If the NHL doesn’t want to go that route with American teams, they very well could return to the idea of the Heritage Classic as well. The game in Calgary last year was a big success, and the potential to showcase a Canadian team like the Maple Leafs or Canadiens would be a hit with hockey fans. TV concerns would likely limit the possibility of featuring one of those teams in the Winter Classic slot on New Year’s Day, but having more Heritage Classics is certainly something that the league should look at.
Even with these possibilities of more national exposure for smaller markets and Canadian teams, there is still the matter of “cheapening” the thrill of the Winter Classic. If the league decides to add additional outdoor games, would the Classic lose some of its luster? Would fans make other choices for their sports viewing if the matchup that the league comes up with doesn’t tantalize them? These questions are legitimate, and need to be discussed at length at the league’s offices before any decision is made.
There is also the matter of whether or not teams in more Southern areas would be permitted to host these types of games. The Stars would probably love to host a game at Cowboys Stadium in Dallas, and teams like San Jose and St. Louis could feasibly draw large crowds if they were allowed to host outdoor games. The ice surface held up remarkably well in balmy Pittsburgh last year, so would it be possible to include some non-traditional teams in a rotation of outdoor games? The answer to that question is likely no, but if the league starts adding games, there is going to be a huge clamoring from those types of teams to get in on a piece of the action, and that could be a PR issue for the NHL.
Ultimately, the league should decide to stick with only two outdoor games. The Winter Classic should remain in its spot on New Year’s Day, and the Canadian teams should get to rotate the Heritage Classic amongst themselves. Whether that includes American teams or not would be up to schedule makers to decide, but if the league wants to expand the outdoor schedule, then it should only do so to include the Heritage Classic on an annual basis.
Adding more games would not only cheapen the thrill that fans get from seeing the game played outside, but it would also lead to a deluge of teams angling to host that have no business doing so. While a St. Louis/Detroit game at Busch Stadium might be a great thing for the Blues, odds are that fans will not tune in to see a game involving the Blues at a venue that isn’t exactly steeped in history.
If the NHL truly believes that it doesn’t really matter which team plays in the Winter Classic (Collins compared the Classic to the Super Bowl, saying “It’s kind of that line that we use all the time: `Nobody ever cancelled their Super Bowl party because they didn’t like the two teams that were playing in the game”), then they should put their money where their mouth is and have next year’s Classic in St.

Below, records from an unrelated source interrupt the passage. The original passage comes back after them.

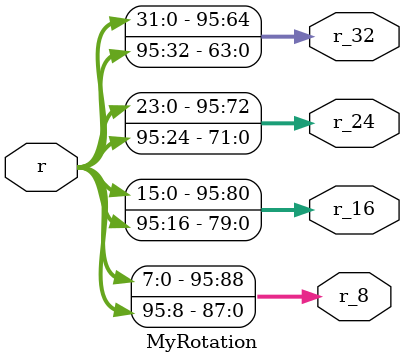
<source format=v>

/*
* -----------------------------------------------------------------
* AUTHOR  : Aein Rezaei Shahmirzadi (aein.rezaeishahmirzadi@rub.de)
* DOCUMENT: "Low-Latency and Low-Randomness Second-Order Masked Cubic Functions", TCHES 2023, Issue 1.
* -----------------------------------------------------------------
*
* Copyright (c) 2021, Aein Rezaei Shahmirzadi
*
* All rights reserved.
*
* THIS SOFTWARE IS PROVIDED BY THE COPYRIGHT HOLDERS AND CONTRIBUTORS "AS IS" AND
* ANY EXPRESS OR IMPLIED WARRANTIES, INCLUDING, BUT NOT LIMITED TO, THE IMPLIED
* WARRANTIES OF MERCHANTABILITY AND FITNESS FOR A PARTICULAR PURPOSE ARE
* DISCLAIMED. IN NO EVENT SHALL THE COPYRIGHT HOLDER OR CONTRIBUTERS BE LIABLE FOR ANY
* DIRECT, INDIRECT, INCIDENTAL, SPECIAL, EXEMPLARY, OR CONSEQUENTIAL DAMAGES
* (INCLUDING, BUT NOT LIMITED TO, PROCUREMENT OF SUBSTITUTE GOODS OR SERVICES;
* LOSS OF USE, DATA, OR PROFITS; OR BUSINESS INTERRUPTION) HOWEVER CAUSED AND
* ON ANY THEORY OF LIABILITY, WHETHER IN CONTRACT, STRICT LIABILITY, OR TORT
* (INCLUDING NEGLIGENCE OR OTHERWISE) ARISING IN ANY WAY OUT OF THE USE OF THIS
* SOFTWARE, EVEN IF ADVISED OF THE POSSIBILITY OF SUCH DAMAGE.
*
* Please see LICENSE and README for license and further instructions.
*/


module MyRotation(
    input [95:0] r,
    output [95:0] r_8,
    output [95:0] r_16,
    output [95:0] r_24,
    output [95:0] r_32 );
	 
	 
	 assign r_8  = {r[7 :0], r[95:8 ]};
	 assign r_16 = {r[15:0], r[95:16]};
	 assign r_24 = {r[23:0], r[95:24]};
	 assign r_32 = {r[31:0], r[95:32]};


endmodule

</source>
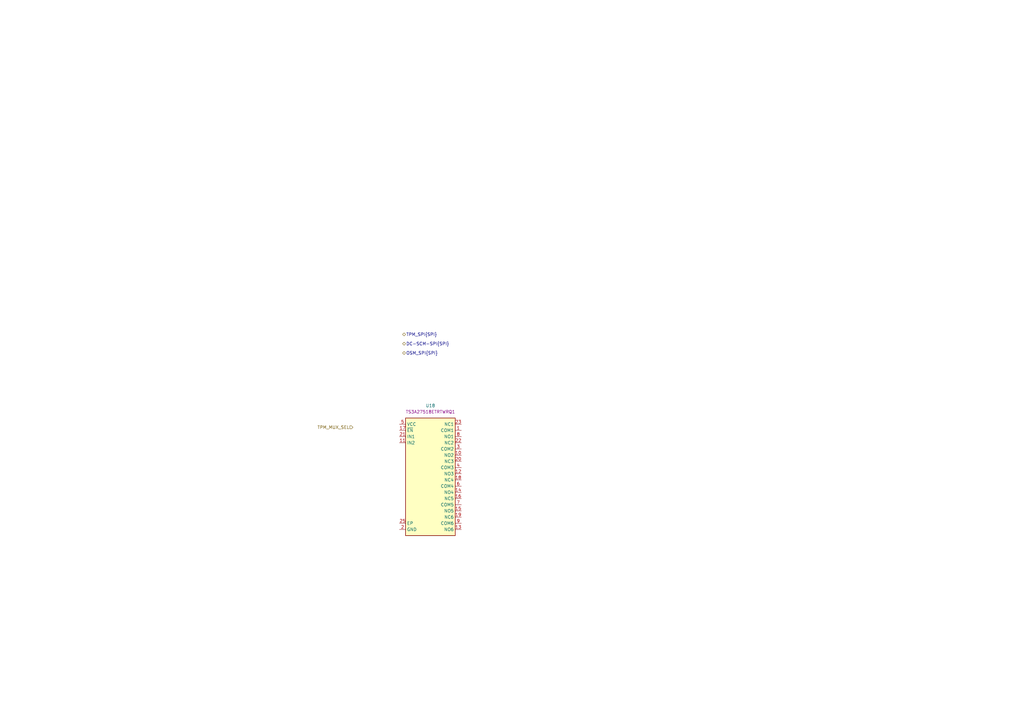
<source format=kicad_sch>
(kicad_sch
	(version 20250114)
	(generator "eeschema")
	(generator_version "9.0")
	(uuid "5555d44c-13fd-436c-ba0b-fa62cf9216eb")
	(paper "A3")
	(title_block
		(title "BMC Reference Carrier Board")
		(date "2025-08-14")
		(rev "1.0.0")
	)
	
	(hierarchical_label "DC-SCM-SPI{SPI}"
		(shape bidirectional)
		(at 165.1 140.97 0)
		(effects
			(font
				(size 1.27 1.27)
			)
			(justify left)
		)
		(uuid "398b59ec-0e33-4a37-93ec-9aa726ac69be")
	)
	(hierarchical_label "TPM_SPI{SPI}"
		(shape bidirectional)
		(at 165.1 137.16 0)
		(effects
			(font
				(size 1.27 1.27)
			)
			(justify left)
		)
		(uuid "44a1951c-5a06-4822-a523-fa50864504fd")
	)
	(hierarchical_label "TPM_MUX_SEL"
		(shape input)
		(at 144.78 175.26 180)
		(effects
			(font
				(size 1.27 1.27)
			)
			(justify right)
		)
		(uuid "857d78a5-205a-4fb1-8f97-3cee6c41472f")
	)
	(hierarchical_label "OSM_SPI{SPI}"
		(shape bidirectional)
		(at 165.1 144.78 0)
		(effects
			(font
				(size 1.27 1.27)
			)
			(justify left)
		)
		(uuid "9f3b7454-741b-45a2-b38c-60399005fcbc")
	)
	(symbol
		(lib_id "antmicroInterfaceAnalogSwitchesMultiplexersDemultiplexers:TS3A27518E_QFN")
		(at 163.83 173.99 0)
		(unit 1)
		(exclude_from_sim no)
		(in_bom yes)
		(on_board yes)
		(dnp no)
		(fields_autoplaced yes)
		(uuid "757ec5c7-ba3a-4080-a3c4-b23f80f8c0f1")
		(property "Reference" "U18"
			(at 176.53 166.37 0)
			(effects
				(font
					(size 1.27 1.27)
					(thickness 0.15)
				)
			)
		)
		(property "Value" "TS3A27518E_QFN"
			(at 203.2 179.07 0)
			(effects
				(font
					(size 1.27 1.27)
					(thickness 0.15)
				)
				(justify left bottom)
				(hide yes)
			)
		)
		(property "Footprint" "antmicro-footprints:QFN-24-1EP_4x4mm_P0.5mm_EP2.6x2.6mm"
			(at 203.2 181.61 0)
			(effects
				(font
					(size 1.27 1.27)
					(thickness 0.15)
				)
				(justify left bottom)
				(hide yes)
			)
		)
		(property "Datasheet" "https://www.ti.com/lit/ds/symlink/ts3a27518e-q1.pdf?HQS=dis-mous-null-mousermode-dsf-pf-null-wwe&ts=1685014732392&ref_url=https%253A%252F%252Fwww.mouser.com%252F"
			(at 203.2 184.15 0)
			(effects
				(font
					(size 1.27 1.27)
					(thickness 0.15)
				)
				(justify left bottom)
				(hide yes)
			)
		)
		(property "Description" "Interface analog switch/multiplexer/demultiplexer"
			(at 163.83 173.99 0)
			(effects
				(font
					(size 1.27 1.27)
				)
				(hide yes)
			)
		)
		(property "MPN" "TS3A27518ETRTWRQ1"
			(at 176.53 168.91 0)
			(effects
				(font
					(size 1.27 1.27)
					(thickness 0.15)
				)
			)
		)
		(property "Manufacturer" "Texas Instruments"
			(at 203.2 189.23 0)
			(effects
				(font
					(size 1.27 1.27)
					(thickness 0.15)
				)
				(justify left bottom)
				(hide yes)
			)
		)
		(property "Author" "Antmicro"
			(at 203.2 191.77 0)
			(effects
				(font
					(size 1.27 1.27)
					(thickness 0.15)
				)
				(justify left bottom)
				(hide yes)
			)
		)
		(property "License" "Apache-2.0"
			(at 203.2 194.31 0)
			(effects
				(font
					(size 1.27 1.27)
					(thickness 0.15)
				)
				(justify left bottom)
				(hide yes)
			)
		)
		(pin "4"
			(uuid "90bdf5c3-2402-448a-8dc9-88c84325daa4")
		)
		(pin "1"
			(uuid "ee1d1764-5a0f-4f8e-a10f-aaf39915622b")
		)
		(pin "7"
			(uuid "d5d3d813-3f03-4a43-8526-3baca59ab841")
		)
		(pin "16"
			(uuid "24cf8cab-326d-4ff4-8271-5dd369eafe56")
		)
		(pin "24"
			(uuid "f18672b8-75e5-4535-a8a2-04e83f2f6b21")
		)
		(pin "25"
			(uuid "022ef3d9-0d7b-4494-b4ec-fc5eff1b3045")
		)
		(pin "13"
			(uuid "20d8268c-fffc-43d9-857e-071166a232ab")
		)
		(pin "9"
			(uuid "1ba86c09-830c-442f-a3a4-d8d8d47e89f9")
		)
		(pin "18"
			(uuid "1e1e1aba-cbd6-497c-bfb6-e211769df4ed")
		)
		(pin "6"
			(uuid "bb1d8950-7504-46dd-ace9-aedf4ff7ecfe")
		)
		(pin "8"
			(uuid "ae3e6198-02e0-4a7b-8cf8-b26cb2edde1a")
		)
		(pin "20"
			(uuid "83c5ae56-35eb-4c3b-8c44-5e2b317af2cc")
		)
		(pin "10"
			(uuid "4eb08250-6398-48a5-a3a5-9c24040da23b")
		)
		(pin "23"
			(uuid "6ff45674-b72b-45e6-b96a-56cf14fbd246")
		)
		(pin "3"
			(uuid "bced6978-70df-4b23-9f9a-29a72a944231")
		)
		(pin "14"
			(uuid "a53528fe-f851-4e5b-943c-31eca3a796fd")
		)
		(pin "12"
			(uuid "00161c20-20c8-47e7-805b-e74bb50bde78")
		)
		(pin "15"
			(uuid "1b45c574-b2ec-492d-8446-f00745601be0")
		)
		(pin "21"
			(uuid "80935731-a582-4350-b496-0e3938603572")
		)
		(pin "11"
			(uuid "22471804-4fc5-4373-85d6-fc8f4b45732b")
		)
		(pin "5"
			(uuid "76ff9eef-2e01-4d66-b8ce-a8f1cff7bf3c")
		)
		(pin "22"
			(uuid "1cd4be7b-3883-4639-bd86-e32ec1f30600")
		)
		(pin "2"
			(uuid "6a3e534f-5e4a-4be3-81e8-a275ccf9e603")
		)
		(pin "17"
			(uuid "44e7dd16-3c55-4c0e-b0ad-b21ebf8bda82")
		)
		(pin "19"
			(uuid "655b24ab-0977-4a9b-ba70-62423540640c")
		)
		(instances
			(project "bmc-reference-carrier-board"
				(path "/5f636c45-3c15-4731-8931-4625e0dab7e4/e221e630-4eed-4bd7-af61-82caf62956ae"
					(reference "U18")
					(unit 1)
				)
			)
		)
	)
)

</source>
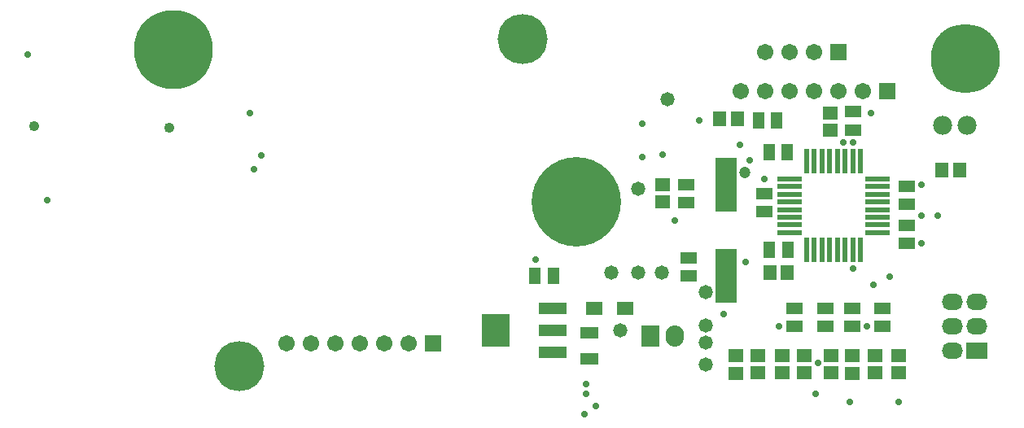
<source format=gts>
G04*
G04 #@! TF.GenerationSoftware,Altium Limited,Altium Designer,21.0.9 (235)*
G04*
G04 Layer_Color=8388736*
%FSLAX25Y25*%
%MOIN*%
G70*
G04*
G04 #@! TF.SameCoordinates,B8C923A0-899F-4986-8B49-ABE338B4BB89*
G04*
G04*
G04 #@! TF.FilePolarity,Negative*
G04*
G01*
G75*
%ADD29R,0.05131X0.06706*%
%ADD30R,0.06706X0.05131*%
%ADD31R,0.02375X0.10249*%
%ADD32R,0.10249X0.02375*%
%ADD33R,0.06312X0.05524*%
%ADD34R,0.05524X0.06312*%
%ADD35R,0.07493X0.05131*%
%ADD36R,0.11430X0.04737*%
%ADD37R,0.11430X0.13792*%
%ADD38R,0.08674X0.22453*%
%ADD39R,0.07099X0.05524*%
%ADD40C,0.04245*%
%ADD41O,0.08674X0.06706*%
%ADD42R,0.08674X0.06706*%
%ADD43C,0.07800*%
%ADD44C,0.06706*%
%ADD45R,0.06706X0.06706*%
%ADD46O,0.07493X0.08674*%
%ADD47R,0.07493X0.08674*%
%ADD48C,0.02769*%
%ADD49C,0.05800*%
%ADD50C,0.04737*%
%ADD51C,0.36627*%
%ADD52C,0.32296*%
%ADD53C,0.20485*%
%ADD54C,0.28359*%
D29*
X413182Y302700D02*
D03*
X420662D02*
D03*
X509000Y353500D02*
D03*
X516480D02*
D03*
X512240Y366500D02*
D03*
X504760D02*
D03*
X509260Y313500D02*
D03*
X516740D02*
D03*
D30*
X507000Y329000D02*
D03*
Y336480D02*
D03*
X475000Y340240D02*
D03*
Y332760D02*
D03*
X476000Y310240D02*
D03*
Y302760D02*
D03*
X555500Y289500D02*
D03*
Y282020D02*
D03*
X543000Y289500D02*
D03*
Y282020D02*
D03*
X519500Y289500D02*
D03*
Y282020D02*
D03*
X532000Y289500D02*
D03*
Y282020D02*
D03*
X565500Y339480D02*
D03*
Y332000D02*
D03*
Y316020D02*
D03*
Y323500D02*
D03*
X543500Y369980D02*
D03*
Y362500D02*
D03*
D31*
X524476Y349610D02*
D03*
X527626D02*
D03*
X530776D02*
D03*
X533925D02*
D03*
X537075D02*
D03*
X540224D02*
D03*
X543374D02*
D03*
X546524D02*
D03*
X546524Y313390D02*
D03*
X543374D02*
D03*
X540224D02*
D03*
X537075D02*
D03*
X533925D02*
D03*
X530776D02*
D03*
X527626D02*
D03*
X524476D02*
D03*
D32*
X553610Y342524D02*
D03*
Y339374D02*
D03*
Y336224D02*
D03*
Y333075D02*
D03*
X553610Y329925D02*
D03*
X553610Y326776D02*
D03*
Y323626D02*
D03*
Y320476D02*
D03*
X517390Y320476D02*
D03*
Y323626D02*
D03*
Y326776D02*
D03*
Y329925D02*
D03*
Y333075D02*
D03*
Y336224D02*
D03*
Y339374D02*
D03*
Y342524D02*
D03*
D33*
X465500Y340043D02*
D03*
Y332957D02*
D03*
X523500Y262957D02*
D03*
Y270043D02*
D03*
X495500Y262913D02*
D03*
Y270000D02*
D03*
X504500Y262957D02*
D03*
Y270043D02*
D03*
X562000Y262957D02*
D03*
Y270043D02*
D03*
X552500Y262957D02*
D03*
Y270043D02*
D03*
X534500D02*
D03*
Y262957D02*
D03*
X543000Y270000D02*
D03*
Y262913D02*
D03*
X514500Y270043D02*
D03*
Y262957D02*
D03*
X534000Y362500D02*
D03*
Y369587D02*
D03*
D34*
X496000Y367000D02*
D03*
X488913D02*
D03*
X509457Y304000D02*
D03*
X516543D02*
D03*
X587043Y346000D02*
D03*
X579957D02*
D03*
D35*
X435500Y268886D02*
D03*
Y279516D02*
D03*
D36*
X420500Y271445D02*
D03*
Y280500D02*
D03*
Y289555D02*
D03*
D37*
X397272Y280500D02*
D03*
D38*
X491500Y340201D02*
D03*
Y302799D02*
D03*
D39*
X437398Y289500D02*
D03*
X449996D02*
D03*
D40*
X208063Y364000D02*
D03*
X263500Y363437D02*
D03*
D41*
X584000Y292000D02*
D03*
X594000D02*
D03*
X584000Y282000D02*
D03*
X594000D02*
D03*
X584000Y272000D02*
D03*
D42*
X594000D02*
D03*
D43*
X590000Y364500D02*
D03*
X580000D02*
D03*
D44*
X507500Y394500D02*
D03*
X517500D02*
D03*
X527500D02*
D03*
X311500Y275000D02*
D03*
X321500D02*
D03*
X331500D02*
D03*
X341500D02*
D03*
X361500D02*
D03*
X351500D02*
D03*
X497500Y378500D02*
D03*
X507500D02*
D03*
X517500D02*
D03*
X527500D02*
D03*
X547500D02*
D03*
X537500D02*
D03*
D45*
Y394500D02*
D03*
X371500Y275000D02*
D03*
X557500Y378500D02*
D03*
D46*
X470500Y278000D02*
D03*
D47*
X460500D02*
D03*
D48*
X413500Y309500D02*
D03*
X499500Y308500D02*
D03*
X501047Y350000D02*
D03*
X539500Y357500D02*
D03*
X507000Y342500D02*
D03*
X543500Y357500D02*
D03*
X543374Y305626D02*
D03*
X551801Y299199D02*
D03*
X434000Y254500D02*
D03*
X571500Y316000D02*
D03*
X480500Y366500D02*
D03*
X497000Y356500D02*
D03*
X571500Y340000D02*
D03*
X529000Y267000D02*
D03*
X513000Y282000D02*
D03*
X457000Y351500D02*
D03*
X470500Y325500D02*
D03*
X457000Y365000D02*
D03*
X298000Y346500D02*
D03*
X301000Y352000D02*
D03*
X213375Y333625D02*
D03*
X205500Y393500D02*
D03*
X296500Y369500D02*
D03*
X578000Y327500D02*
D03*
X571547D02*
D03*
X549000Y282000D02*
D03*
X562000Y251000D02*
D03*
X542000D02*
D03*
X528000Y254500D02*
D03*
X465500Y352500D02*
D03*
X438000Y249500D02*
D03*
X434000Y258500D02*
D03*
X433500Y246000D02*
D03*
X490500Y287000D02*
D03*
X550849Y369475D02*
D03*
X558500Y302500D02*
D03*
D49*
X483000Y296000D02*
D03*
X444500Y304000D02*
D03*
X455500D02*
D03*
X483000Y282531D02*
D03*
X455500Y338500D02*
D03*
X483000Y275500D02*
D03*
X448000Y280500D02*
D03*
X483000Y266500D02*
D03*
X467500Y375000D02*
D03*
X465000Y304000D02*
D03*
D50*
X499000Y345000D02*
D03*
D51*
X430000Y333000D02*
D03*
D52*
X265000Y395500D02*
D03*
D53*
X292142Y265831D02*
D03*
X408284Y399689D02*
D03*
D54*
X589386Y391815D02*
D03*
M02*

</source>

Paul or Denver. If they can still draw the type of TV audience that they want, then they can make the argument that featuring different markets and more outdoor games is a viable option. Until then, the notion will persist that the quality of TV ratings is directly reflective of the quality of the TV markets involved, and the argument will still stand that they should not cheapen the Classic by bringing more teams from the arena to the great outdoors.